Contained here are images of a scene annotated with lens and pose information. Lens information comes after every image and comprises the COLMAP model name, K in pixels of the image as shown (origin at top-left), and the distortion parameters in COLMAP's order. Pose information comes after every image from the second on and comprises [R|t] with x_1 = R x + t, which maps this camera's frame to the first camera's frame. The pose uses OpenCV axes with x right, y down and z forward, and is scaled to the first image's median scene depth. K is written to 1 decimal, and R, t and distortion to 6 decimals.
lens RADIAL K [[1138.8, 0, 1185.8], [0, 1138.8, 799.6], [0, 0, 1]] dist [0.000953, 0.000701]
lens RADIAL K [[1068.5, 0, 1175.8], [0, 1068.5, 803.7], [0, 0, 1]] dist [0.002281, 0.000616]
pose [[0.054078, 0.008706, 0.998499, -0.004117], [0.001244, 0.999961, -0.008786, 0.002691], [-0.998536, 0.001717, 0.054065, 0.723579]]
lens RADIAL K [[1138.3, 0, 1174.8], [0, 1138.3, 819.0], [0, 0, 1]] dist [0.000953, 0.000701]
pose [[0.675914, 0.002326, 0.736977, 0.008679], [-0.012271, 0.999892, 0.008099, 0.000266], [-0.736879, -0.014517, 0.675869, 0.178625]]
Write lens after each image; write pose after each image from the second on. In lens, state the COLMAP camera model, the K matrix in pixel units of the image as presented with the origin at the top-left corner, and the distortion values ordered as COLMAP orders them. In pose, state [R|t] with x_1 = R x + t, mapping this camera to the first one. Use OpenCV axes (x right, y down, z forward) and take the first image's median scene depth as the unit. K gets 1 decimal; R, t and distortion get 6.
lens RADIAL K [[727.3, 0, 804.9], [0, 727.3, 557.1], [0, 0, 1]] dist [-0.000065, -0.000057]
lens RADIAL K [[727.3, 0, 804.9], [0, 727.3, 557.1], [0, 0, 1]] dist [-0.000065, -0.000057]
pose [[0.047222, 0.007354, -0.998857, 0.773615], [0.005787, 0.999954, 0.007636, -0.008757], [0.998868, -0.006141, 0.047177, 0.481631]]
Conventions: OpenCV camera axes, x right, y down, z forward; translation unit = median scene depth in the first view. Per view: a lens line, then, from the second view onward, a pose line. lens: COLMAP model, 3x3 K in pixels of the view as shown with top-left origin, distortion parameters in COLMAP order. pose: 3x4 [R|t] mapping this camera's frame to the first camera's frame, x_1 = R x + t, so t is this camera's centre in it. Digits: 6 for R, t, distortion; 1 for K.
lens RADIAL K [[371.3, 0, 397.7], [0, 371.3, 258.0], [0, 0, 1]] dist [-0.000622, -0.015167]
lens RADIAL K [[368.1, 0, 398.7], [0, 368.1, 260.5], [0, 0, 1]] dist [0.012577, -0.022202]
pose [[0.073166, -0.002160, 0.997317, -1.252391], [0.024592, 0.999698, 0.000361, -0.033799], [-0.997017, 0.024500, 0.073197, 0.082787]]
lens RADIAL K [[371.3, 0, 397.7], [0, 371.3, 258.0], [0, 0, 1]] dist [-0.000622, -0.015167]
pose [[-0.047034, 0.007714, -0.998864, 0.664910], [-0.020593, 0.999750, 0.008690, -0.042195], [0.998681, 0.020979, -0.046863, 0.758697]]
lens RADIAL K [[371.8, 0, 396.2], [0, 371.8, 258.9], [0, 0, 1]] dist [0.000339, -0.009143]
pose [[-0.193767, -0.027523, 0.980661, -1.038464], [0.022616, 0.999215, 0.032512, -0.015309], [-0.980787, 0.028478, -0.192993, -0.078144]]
────────────────────
Reproduce exactly the lines from the one containing "Write lens after" through the last line of the records, both included, and nothing else.

Write lens after each image; write pose after each image from the second on. In lens, state the COLMAP camera model, the K matrix in pixel units of the image as presented with the origin at the top-left corner, and the distortion values ordered as COLMAP orders them. In pose, state [R|t] with x_1 = R x + t, mapping this camera to the first one. Use OpenCV axes (x right, y down, z forward) and take the first image's median scene depth as the unit. K gets 1 decimal; R, t and distortion get 6.
lens RADIAL K [[727.3, 0, 804.9], [0, 727.3, 557.1], [0, 0, 1]] dist [-0.000065, -0.000057]
lens RADIAL K [[727.3, 0, 804.9], [0, 727.3, 557.1], [0, 0, 1]] dist [-0.000065, -0.000057]
pose [[0.047222, 0.007354, -0.998857, 0.773615], [0.005787, 0.999954, 0.007636, -0.008757], [0.998868, -0.006141, 0.047177, 0.481631]]
Conventions: OpenCV camera axes, x right, y down, z forward; translation unit = median scene depth in the first view. Per view: a lens line, then, from the second view onward, a pose line. lens: COLMAP model, 3x3 K in pixels of the view as shown with top-left origin, distortion parameters in COLMAP order. pose: 3x4 [R|t] mapping this camera's frame to the first camera's frame, x_1 = R x + t, so t is this camera's centre in it. Digits: 6 for R, t, distortion; 1 for K.
lens RADIAL K [[371.3, 0, 397.7], [0, 371.3, 258.0], [0, 0, 1]] dist [-0.000622, -0.015167]
lens RADIAL K [[368.1, 0, 398.7], [0, 368.1, 260.5], [0, 0, 1]] dist [0.012577, -0.022202]
pose [[0.073166, -0.002160, 0.997317, -1.252391], [0.024592, 0.999698, 0.000361, -0.033799], [-0.997017, 0.024500, 0.073197, 0.082787]]
lens RADIAL K [[371.3, 0, 397.7], [0, 371.3, 258.0], [0, 0, 1]] dist [-0.000622, -0.015167]
pose [[-0.047034, 0.007714, -0.998864, 0.664910], [-0.020593, 0.999750, 0.008690, -0.042195], [0.998681, 0.020979, -0.046863, 0.758697]]
lens RADIAL K [[371.8, 0, 396.2], [0, 371.8, 258.9], [0, 0, 1]] dist [0.000339, -0.009143]
pose [[-0.193767, -0.027523, 0.980661, -1.038464], [0.022616, 0.999215, 0.032512, -0.015309], [-0.980787, 0.028478, -0.192993, -0.078144]]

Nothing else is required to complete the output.